Melihat kontribusi nyata yang disumbangkan perseroan terbatas, sangat ironi jika melihat bagaimana penerapan hukum perseroan terbatas di Indonesia, khususnya pada penerapan hukum yang berhubungan dengan saham perseroan terbatas tertutup dan penerapan hukum saham perseroan terbatas non bursa efek atau saham perseroan terbatas terbuka yang tidak diperdagangkan di bursa efek Indonesia, jika dilihat dari asas kepastian hukum.

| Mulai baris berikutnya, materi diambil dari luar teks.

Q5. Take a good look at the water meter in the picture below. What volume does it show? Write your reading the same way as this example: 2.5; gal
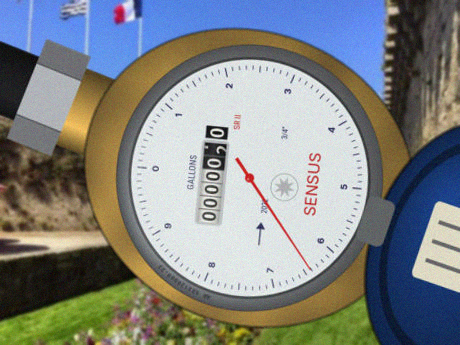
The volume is 16.4; gal
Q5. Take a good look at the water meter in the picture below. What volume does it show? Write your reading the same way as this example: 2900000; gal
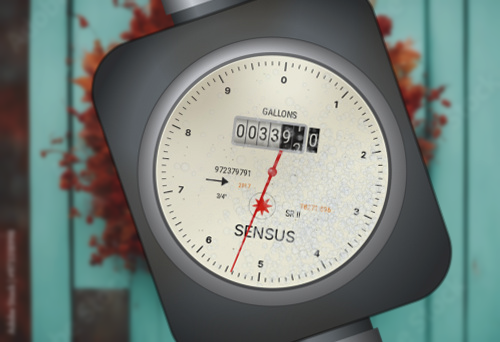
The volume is 33915.4; gal
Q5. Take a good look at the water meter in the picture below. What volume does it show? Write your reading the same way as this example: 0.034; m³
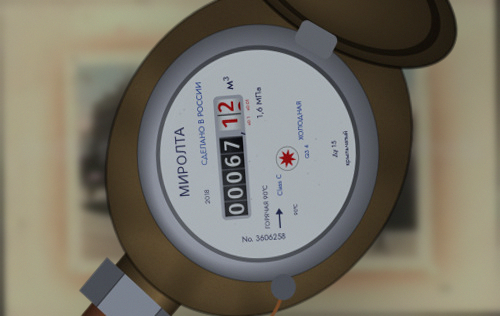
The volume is 67.12; m³
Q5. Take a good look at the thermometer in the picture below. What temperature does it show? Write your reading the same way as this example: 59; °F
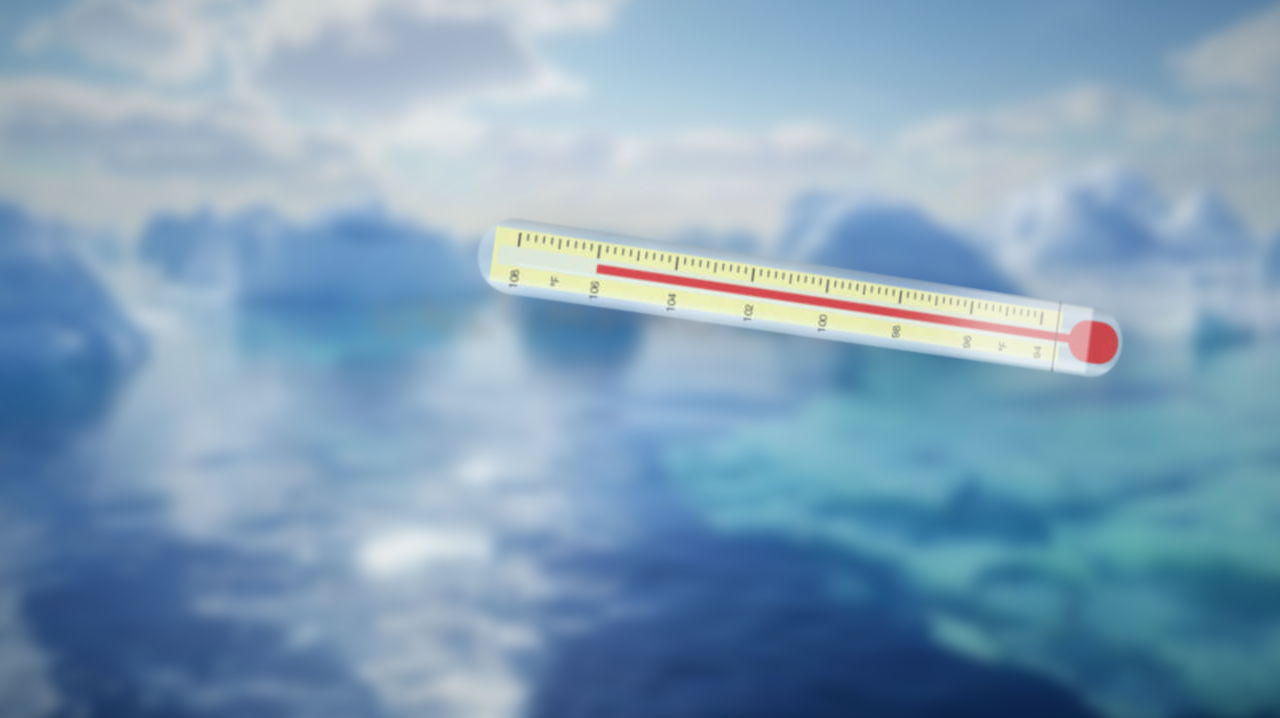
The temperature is 106; °F
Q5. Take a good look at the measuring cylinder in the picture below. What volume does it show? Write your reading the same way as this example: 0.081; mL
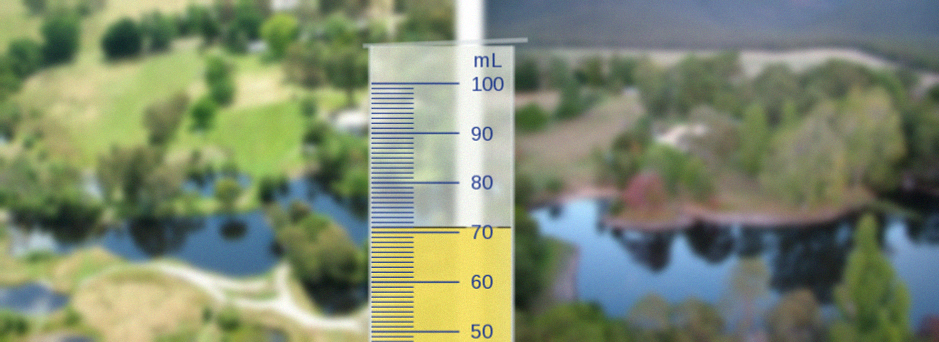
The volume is 71; mL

Sebagaimana dipahami, nilai suatu perseroan terbatas ditentukan oleh asset perseroan baik yang bersifat bergerak dan maupun yang bersifat tidak bergerak, seperti portofolio bisnis perseroan, yang kemudian asset perseroan tersebut dikonversi dalam bentuk jumlah saham yang tercatat dalam akte pendirian dan perubahan perseroan, sebagai tanda milik yang merepresintasikan besaran bagian asset para pemilik perusahaan tersebut, sehingga besaran persentasi saham dapatlah diartikan sebagai besaran persentasi asset yang dimiliki seseorang atau badan hukum dalam suatu perseroan, yang berarti saham dalam perseroan terbatas memiliki nilai yang disejajarkan lebih kurang sama dengan nilai asset perseroan.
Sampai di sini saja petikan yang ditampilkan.